### FRAGMENTO SELECCIONADO
# # #

3/ A medio camino entre la obsesión y la conjuración de los traumas del pasado, y la reinversión simbólica en una identidad de sustitución, la sociedad alemana ha establecido con la moneda una relación que no tiene equivalente en Europa y de la que puede afirmarse que es una relación metapolítica en la medida en que difiere por su naturaleza y también por su temporalidad de las ideologías políticas ordinarias.
4/ Se ha seguido de ello que la adopción de su modelo institucional y concretamente la beatificación de los principios de política monetaria y presupuestaria en unos textos intocables –los de los tratados– han sido las contrapartidas sine qua non de la entrada de Alemania en la eurozona. Desde ese mismo instante, el carácter antidemocrático del euro estaba sellado, pues se sale de la democracia en el momento en que las orientaciones fundamentales de la política económica se sustraen a la deliberación de cualquier instancia parlamentaria ordinaria.
5/ Es verdad, sin embargo, que, como toda formación política, por mucho que haya durado, la creencia monetaria alemana producida por la Historia, pasará con la Historia.
6/ Y como toda creencia, por lo demás, tampoco esta es unánimemente aprobada en la sociedad alemana. El hecho de que tenga sus disidentes, a semejanza precisamente de los camaradas aquí presentes, no impide que de momento sus raíces sean profundas. Quiero destacar un dato elemental de una interpretación tosca de las prácticas monetarias: que en Alemania el 80% de los pagos se hacen en efectivo, mientras que en Francia son el 56% y en Estados Unidos el 46%. ¡Un dato significativo, sin duda!
Y que la utilización de las tarjetas de crédito es realmente objeto de una reprobación social. Digo esto pensando en quienes creen que la fijación monetaria es algo exclusivo de las élites alemanas o del capital alemán, y que el resto de la sociedad está exenta de ello. No es así en absoluto, y podría señalar otros muchos indicios…
7/ Sabiendo dónde se encuentra ahora el centro de gravedad de la sociedad alemana por lo que respecta a esta cuestión monetaria, habría que preguntarse cuáles son las probabilidades de que llegue a desplazarse, con qué amplitud y sobre todo a qué velocidad. Si, como yo creo, es una cuestión que puede alargarse en el tiempo, el problema es que hay poblaciones en Europa que ya no tienen tiempo de esperar.
Es posible retomar sintéticamente todos estos elementos diciendo lo siguiente:
Tenemos en Europa el problema general del neoliberalismo, pero ese problema general conoce una complicación particular, que es la complicación ordoliberal alemana.

# # #

### CONSIGNA
Responda estas preguntas sobre el fragmento acerca de la moneda en Alemania:
(a) ¿Qué porcentaje de los pagos se hacen en efectivo en Alemania?
(b) ¿Qué fueron las contrapartidas sine qua non de la entrada de Alemania en la eurozona?
(c) ¿Cuál es la complicación particular que conoce en Europa el problema general del neoliberalismo?
El listado constituye un material aparte, sin relación con el fragmento.

### DATOS PROPORCIONADOS
# # #

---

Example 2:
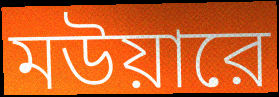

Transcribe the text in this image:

মউয়ারে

# # #

### SOLUCIÓN
(a) El 80%.
(b) La adopción de su modelo institucional y, concretamente, la beatificación de los principios de política monetaria y presupuestaria en unos textos intocables, los de los tratados.
(c) La complicación ordoliberal alemana.